>>

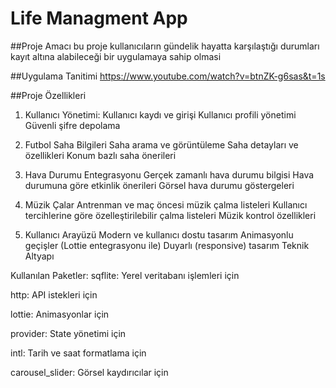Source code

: # Life Managment App

##Proje Amacı
bu proje kullanıcıların gündelik hayatta karşılaştığı durumları kayıt altına alabileceği bir uygulamaya sahip olmasi 

##Uygulama Tanitimi
https://www.youtube.com/watch?v=btnZK-g6sas&t=1s

##Proje Özellikleri
1. Kullanıcı Yönetimi:
Kullanıcı kaydı ve girişi
Kullanıcı profili yönetimi
Güvenli şifre depolama

2. Futbol Saha Bilgileri
Saha arama ve görüntüleme
Saha detayları ve özellikleri
Konum bazlı saha önerileri

3. Hava Durumu Entegrasyonu
Gerçek zamanlı hava durumu bilgisi
Hava durumuna göre etkinlik önerileri
Görsel hava durumu göstergeleri

4. Müzik Çalar
Antrenman ve maç öncesi müzik çalma listeleri
Kullanıcı tercihlerine göre özelleştirilebilir çalma listeleri
Müzik kontrol özellikleri

5. Kullanıcı Arayüzü
Modern ve kullanıcı dostu tasarım
Animasyonlu geçişler (Lottie entegrasyonu ile)
Duyarlı (responsive) tasarım
Teknik Altyapı

Kullanılan Paketler:
sqflite: Yerel veritabanı işlemleri için

http: API istekleri için

lottie: Animasyonlar için

provider: State yönetimi için

intl: Tarih ve saat formatlama için

carousel_slider: Görsel kaydırıcılar için








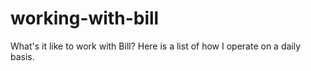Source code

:# working-with-bill
What's it like to work with Bill?  Here is a list of how I operate on a daily basis.
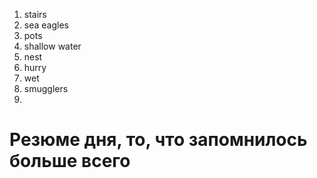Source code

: 1. stairs
2. sea eagles
3. pots
4. shallow water
5. nest
6. hurry
7. wet
8. smugglers
9. 








# Резюме дня, то, что запомнилось больше всего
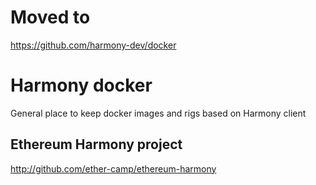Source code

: # Moved to
https://github.com/harmony-dev/docker

# Harmony docker
General place to keep docker images and rigs based on Harmony client

## Ethereum Harmony project 
http://github.com/ether-camp/ethereum-harmony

<<

In the listing above, locate the line containing "Konum bazlı saha önerileri" and the line containing "http: API istekleri için". Transcribe those two lines and everything between them, exactly as written.

Konum bazlı saha önerileri

3. Hava Durumu Entegrasyonu
Gerçek zamanlı hava durumu bilgisi
Hava durumuna göre etkinlik önerileri
Görsel hava durumu göstergeleri

4. Müzik Çalar
Antrenman ve maç öncesi müzik çalma listeleri
Kullanıcı tercihlerine göre özelleştirilebilir çalma listeleri
Müzik kontrol özellikleri

5. Kullanıcı Arayüzü
Modern ve kullanıcı dostu tasarım
Animasyonlu geçişler (Lottie entegrasyonu ile)
Duyarlı (responsive) tasarım
Teknik Altyapı

Kullanılan Paketler:
sqflite: Yerel veritabanı işlemleri için

http: API istekleri için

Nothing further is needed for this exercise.